Not that my lunch was poor -- au contraire. What I did have was good, but there just wasn't enough to choose from (more about that later).
The star rating is for the dinners, which are served from 5 p.m. Tuesday to Sunday. The menu (which may still be a work in progress) isn't very long either, and is somewhat lopsided, listing as many starters as there are entrées (nine each). Moreover, one of the entrées is a sandwich -- a glorious one, as it happens, of house-made smoked beef, steamed, sliced thin and piled high on City Bread rye, and served with five house-made mustards ($13, including soup or fries).

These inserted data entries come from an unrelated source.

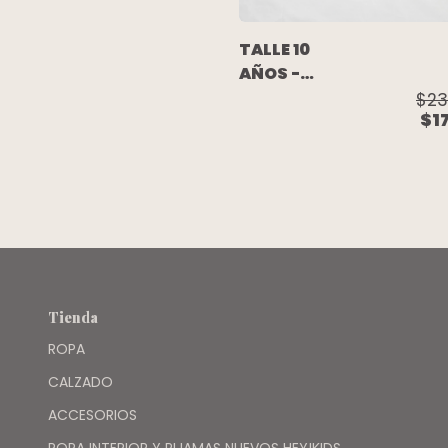
TALLE 10
AÑOS -
CHALECO
$23
$1
PELITO GRIS -
NAVY BLUE
Tienda
ROPA
CALZADO
ACCESORIOS
ROPA INTERIOR Y PIJAMAS NUEVOS HEY!KIDS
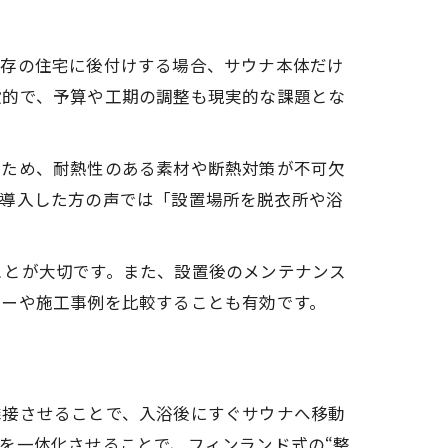
既存の住宅に後付けする場合、サウナ本体だけ
般的で、予算や工期の調整も現実的な課題とな
るため、耐熱性のある素材や断熱対策が不可欠
に導入した方の声では「設置場所を脱衣所や浴
。
ことが大切です。また、設置後のメンテナンス
カーや施工事例を比較することも有効です。
隣接させることで、入浴後にすぐサウナへ移動
を一体化させることで、フィンランド式の“整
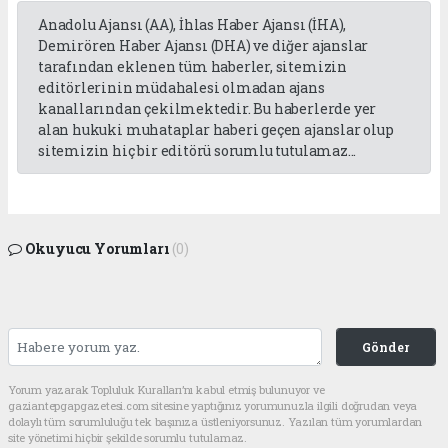
Anadolu Ajansı (AA), İhlas Haber Ajansı (İHA),
Demirören Haber Ajansı (DHA) ve diğer ajanslar
tarafından eklenen tüm haberler, sitemizin
editörlerinin müdahalesi olmadan ajans
kanallarından çekilmektedir. Bu haberlerde yer
alan hukuki muhataplar haberi geçen ajanslar olup
sitemizin hiç bir editörü sorumlu tutulamaz...
Okuyucu Yorumları
(0)
Gönder
Yorum yazarak Topluluk Kuralları’nı kabul etmiş bulunuyor ve
gaziantepgapgazetesi.com sitesine yaptığınız yorumunuzla ilgili doğrudan veya
dolaylı tüm sorumluluğu tek başınıza üstleniyorsunuz. Yazılan tüm yorumlardan
site yönetimi hiçbir şekilde sorumlu tutulamaz.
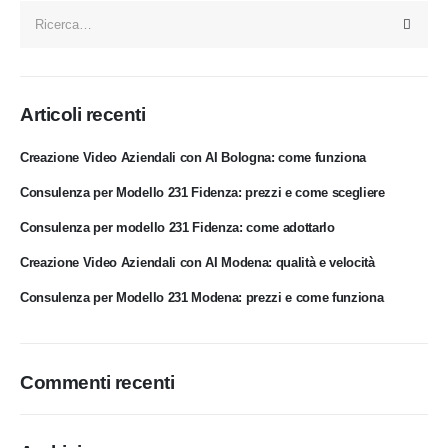
Articoli recenti
Creazione Video Aziendali con AI Bologna: come funziona
Consulenza per Modello 231 Fidenza: prezzi e come scegliere
Consulenza per modello 231 Fidenza: come adottarlo
Creazione Video Aziendali con AI Modena: qualità e velocità
Consulenza per Modello 231 Modena: prezzi e come funziona
Commenti recenti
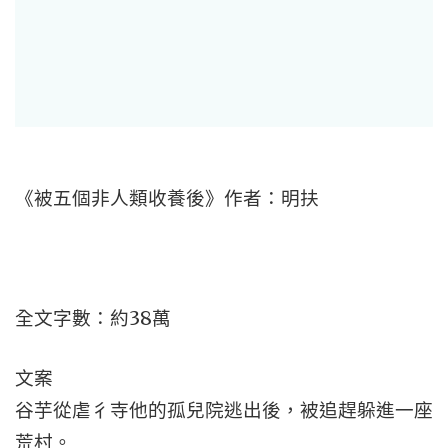
《被五個非人類收養後》作者：明扶
全文字數：約38萬
文案
谷芋從虐彳寺他的孤兒院逃出後，被追趕躲進一座
荒村。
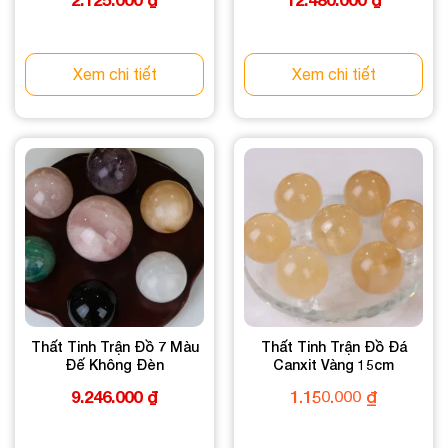
Xem chi tiết
Xem chi tiết
Thất Tinh Trận Đồ 7 Màu
Thất Tinh Trận Đồ Đá
Đế Không Đèn
Canxit Vàng 15cm
9.246.000
₫
1.150.000
₫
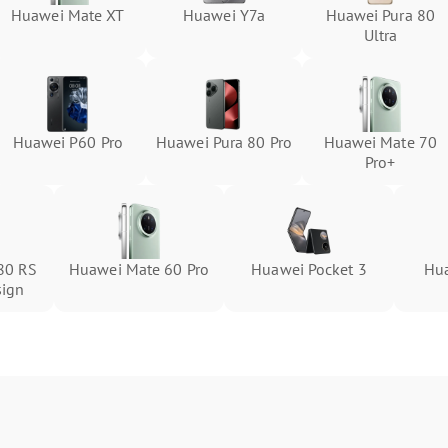
Huawei Mate XT
Huawei Y7a
Huawei Pura 80
Ultra
Huawei P60 Pro
Huawei Pura 80 Pro
Huawei Mate 70
Pro+
80 RS
Huawei Mate 60 Pro
Huawei Pocket 3
Hua
sign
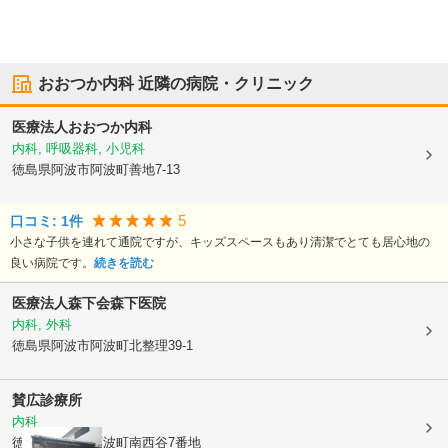
おおつか内科
近隣の病院・クリニック
医療法人
おおつか内科
内科, 呼吸器科, 小児科
徳島県阿波市
阿波町善地7-13
5
口コミ:
1
件
小さな子供を連れて通院ですが、キッズスペースもあり清潔でとても居心地の
良い病院です。
続きを読む
医療法人森下会
森下医院
内科, 外科
徳島県阿波市
阿波町北整理39-1
賛広診療所
内科
徳島県阿波市
阿波町南西谷7番地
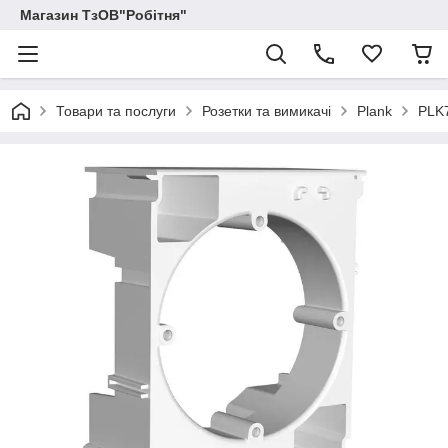
Магазин ТзОВ"Робітня"
Товари та послуги
Розетки та вимикачі
Plank
PLK7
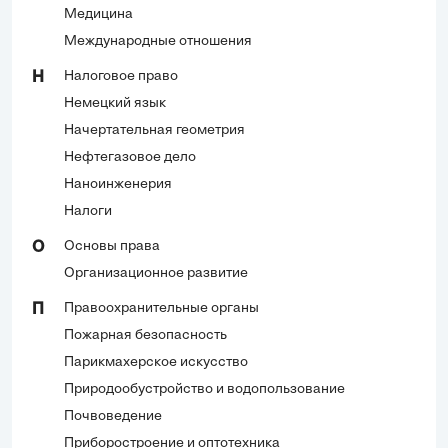
Медицина
Международные отношения
Налоговое право
Н
Немецкий язык
Начертательная геометрия
Нефтегазовое дело
Наноинженерия
Налоги
Основы права
О
Организационное развитие
Правоохранительные органы
П
Пожарная безопасность
Парикмахерское искусство
Природообустройство и водопользование
Почвоведение
Приборостроение и оптотехника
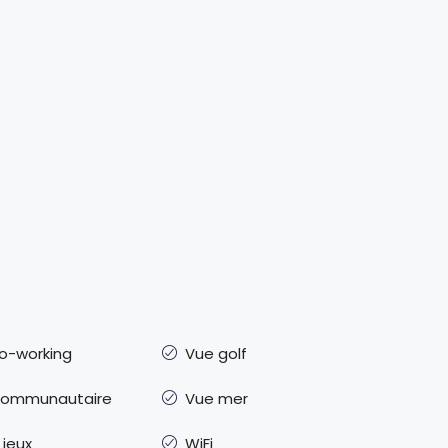
o-working
Vue golf
 communautaire
Vue mer
 jeux
WiFi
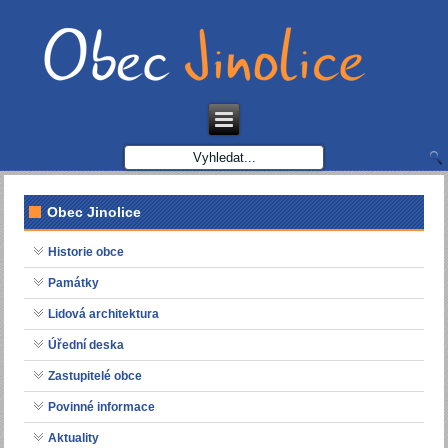
Obec Jinolice
Historie obce
Památky
Lidová architektura
Úřední deska
Zastupitelé obce
Povinné informace
Aktuality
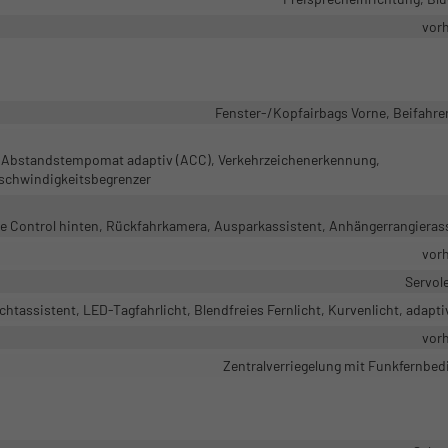
vor
Fenster-/Kopfairbags Vorne, Beifahre
t, Abstandstempomat adaptiv (ACC), Verkehrzeichenerkennung,
schwindigkeitsbegrenzer
ce Control hinten, Rückfahrkamera, Ausparkassistent, Anhängerrangieras
vor
Servol
chtassistent, LED-Tagfahrlicht, Blendfreies Fernlicht, Kurvenlicht, adapti
vor
Zentralverriegelung mit Funkfernbe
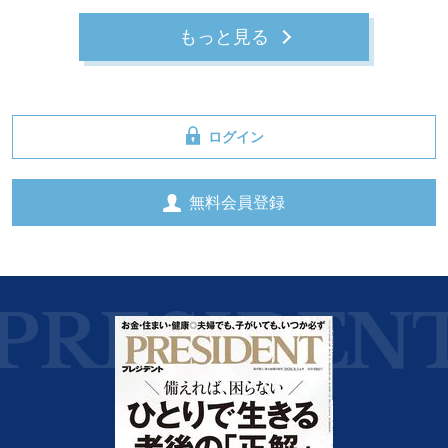
もっと見る
ログイン
無料会員登録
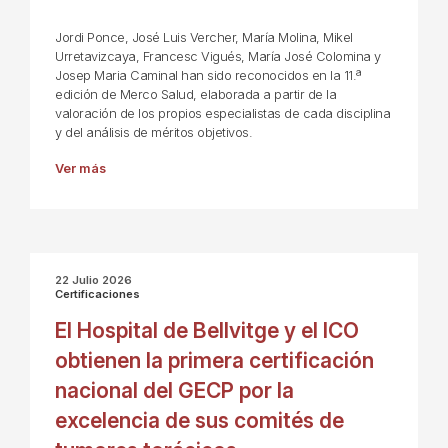
Jordi Ponce, José Luis Vercher, María Molina, Mikel
Urretavizcaya, Francesc Vigués, María José Colomina y
Josep Maria Caminal han sido reconocidos en la 11.ª
edición de Merco Salud, elaborada a partir de la
valoración de los propios especialistas de cada disciplina
y del análisis de méritos objetivos.
Ver más
22 Julio 2026
Certificaciones
El Hospital de Bellvitge y el ICO
obtienen la primera certificación
nacional del GECP por la
excelencia de sus comités de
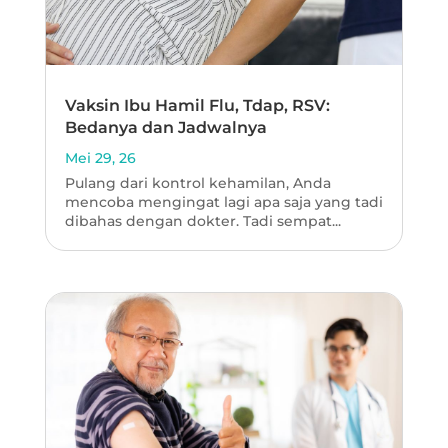
Vaksin Ibu Hamil Flu, Tdap, RSV:
Bedanya dan Jadwalnya
Mei 29, 26
Pulang dari kontrol kehamilan, Anda
mencoba mengingat lagi apa saja yang tadi
dibahas dengan dokter. Tadi sempat...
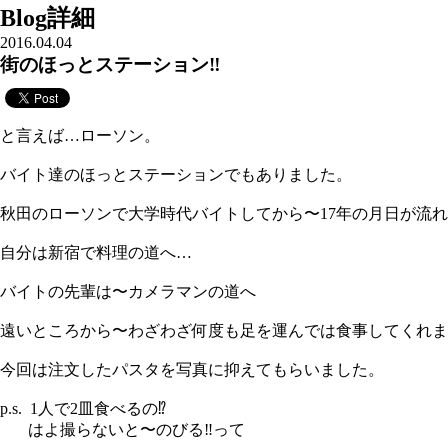
Blog詳細
2016.04.04
街のほっとステーション‼︎
と言えば…ローソン。
バイト達のほっとステーションでもありました。
秋田のローソンで大学時代バイトしてから〜17年の月日が流
自分は新宿で料理の道へ…
バイトの先輩は〜カメラマンの道へ
遠いところから〜わざわざ何度も足を運んでは食事してくれま
今回は注文したパスタを写真に抑えてもらいました。
p.s. 1人で2皿食べるの⁉︎
はよ撮らないと〜のびる‼︎って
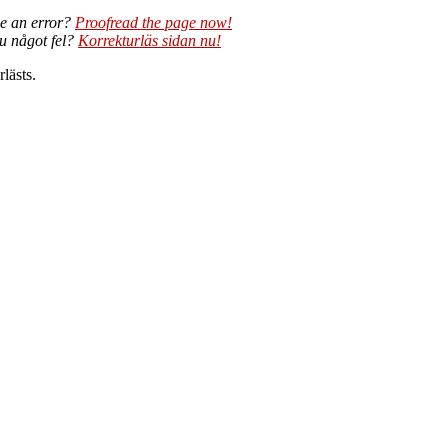
e an error?
Proofread the page now!
du något fel?
Korrekturläs sidan nu!
lästs.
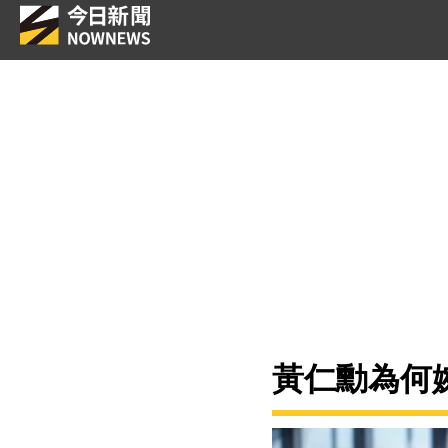
黃仁勳為何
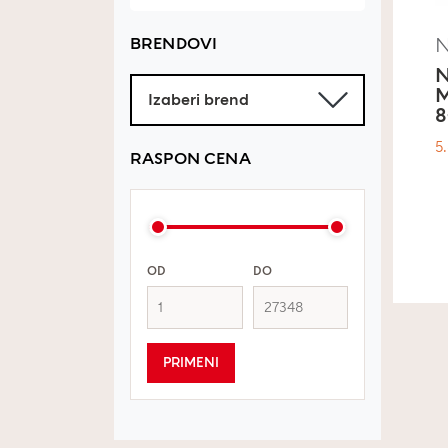
BRENDOVI
M
8
5
RASPON CENA
OD
DO
PRIMENI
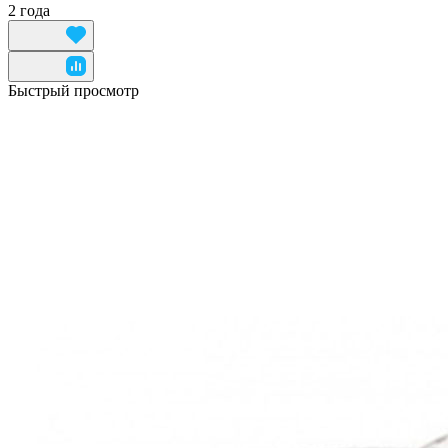
2 года
Быстрый просмотр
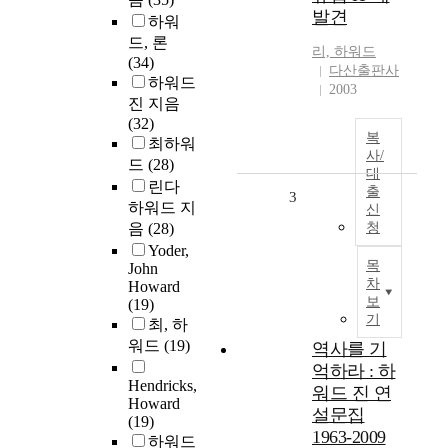
발견
하워
드, 론
리,
하워드
(34)
다산출판사
하워드
2003
진 지음
(32)
복
최하워
사/
드
(28)
대
린다
출
3
하워드 지
신
음
(28)
청
Yoder,
목
John
차
Howard
보
(19)
기
최, 하
워드
(19)
역사를 기
억하라 : 하
Hendricks,
워드 진 연
Howard
설문집
(19)
1963-2009
하워드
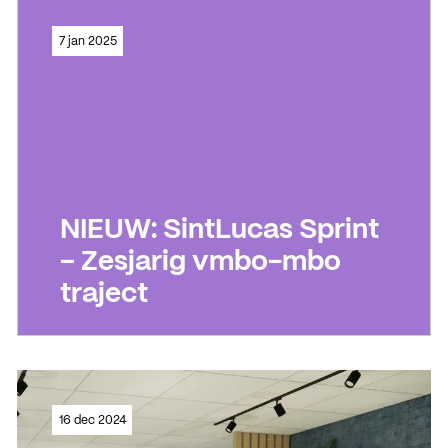
Lees meer
7 jan 2025
Lees meer
NIEUW: SintLucas Sprint
– Zesjarig vmbo-mbo
traject
Lees meer
16 dec 2024
Lees meer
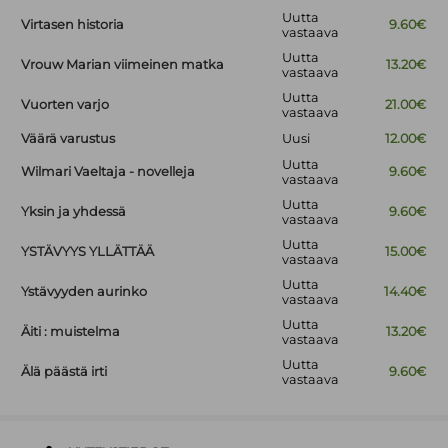
Uutta
Virtasen historia
9.60€
vastaava
Uutta
Vrouw Marian viimeinen matka
13.20€
vastaava
Uutta
Vuorten varjo
21.00€
vastaava
Väärä varustus
Uusi
12.00€
Uutta
Wilmari Vaeltaja - novelleja
9.60€
vastaava
Uutta
Yksin ja yhdessä
9.60€
vastaava
Uutta
YSTÄVYYS YLLÄTTÄÄ
15.00€
vastaava
Uutta
Ystävyyden aurinko
14.40€
vastaava
Uutta
Äiti : muistelma
13.20€
vastaava
Uutta
Älä päästä irti
9.60€
vastaava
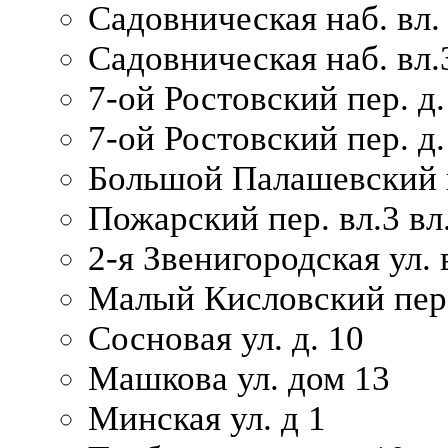
Садовническая наб. вл.
Садовническая наб. вл.
7-ой Ростовский пер. д.
7-ой Ростовский пер. д.
Большой Палашевский п
Пожарский пер. вл.3 вл.
2-я Звенигородская ул. 
Малый Кисловский пер.
Сосновая ул. д. 10
Машкова ул. дом 13
Минская ул. д 1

Another entrée, which I saw on its way to another table -- house-made pretzels with house-smoked salmon and greens -- looked more like a sizable appetizer ($13).
The menu may lack balance, but not the cooking, most of which was impeccable, starting with the superb complimentary buttermilk biscuits -- incredibly light, flaky marvels, so addictive (there's more for the asking) the danger lies in filling up on them. But two of the starter salads were light and delicious: delicate, pink slices of smoked duck breast with tiny cubes of pears and Trappist cheese, candied pecans and butter lettuce ($16); and a colourful combination of cubes of beets, Metro Meats' kielbasa (one of the city's best), and fontina cheese with hazelnuts and arugula ($7). A more substantial starter was the duo of a dense country paté and a smooth chicken liver mousse, with lingonberry jam and the proper (French-style) vinegar-brined gherkins, although I'd have preferred a crusty baguette to the toast points ($10).
There are also down-to-earth, meaty wings in a crunchy and slightly curried, honey-sweet coating, accompanied by battered deep fried pickled green beans -- so good you may never again be satisfied with deep-fried dill pickles ($7). There are soups du jour -- the soup of my jour was thick with pineapple and pulled pork, a description that sounded Asian, but had a rich, East European sweet-and-sour flavour ($6). Other appetizers include free-range devilled eggs with three different fillings -- traditional, smoked salmon and curried ($4), beet fritters with dandelion greens and creme fraiche ($9), a mixed green salad ($6) and a potato salad ($7).
Most of the entrées are classic comfort foods, with occasional modern twists. The top price of $25 buys tender, flavourful slices of filet mignon in a mushroom cream sauce (but not quite enough of it), with tiny roasted potatoes and asparagus spears. Pork schnitzel comes in light, crunchy breading, topped by a dab of mild sauerkraut and garnished with nicely chewy spaetzle and a coriander-seasoned pear compote ($18).
The fish fry of pickerel -- with capers, mashed potatoes and tiny fried brussels sprouts with bits of bacon -- was sweet-fleshed, moist and wonderful ($21). The fish and chips not so much -- the chips (i.e. fries) were good and the coleslaw decent, but the haddock was decidedly dry ($16). There's always a vegetarian pasta of the day ($16), and the confusingly labelled Seasonal Foraged Mushrooms -- I had expected, and hoped for, a dish of wild mushrooms but on my visit it turned out to be a shepherd's pie containing mushrooms ($16).
The lunch menu (11 a.m. to 2 p.m., Tuesday to Saturday) lists a few panini ($10 with salad), a burger and sandwiches, among them unexceptional egg or tuna salad, but also that fabulous smoked beef ($7 to $9.50, including either soup or fries). The haddock fish and chips is one of the few dinner entrées served at lunch -- half the size of the dinner portion, but almost half the price ($8.99). Sunday brunch has just been added, featuring egg dishes, pancakes, French toast and a few sandwiches, from 9 a.m. to 1 p.m. Prices range from $7.99 for two eggs, breakfast meat, hash browns and toast, to $19 for filet mignon, two eggs, garlic toast and smashed hash.
Desserts are few, but the dense fudge brownie, paired with a marshmallow, walnuts and vanilla bean ice cream, was delicious. I can't say it was an improvement on a conventional baked cake (and the cappuccino foam was just flavourless fluff), but the light and fluffy-textured microwave sponge cake with chocolate ganache was intriguing ($6 each). There's also a frozen fruit-salad sorbet ($7) and three others one assumes are meant for the kiddies -- a crackerjack snack pack with nuts and bacon, milk and cookies, and a Red River float made with root beer ($5 each). Grown-ups can have their float with Guinness vanilla ice cream ($8).
Service is attentive, enthusiastic and knowledgeable. The wine list is relatively short but has some interesting selections, with 10 available by the glass.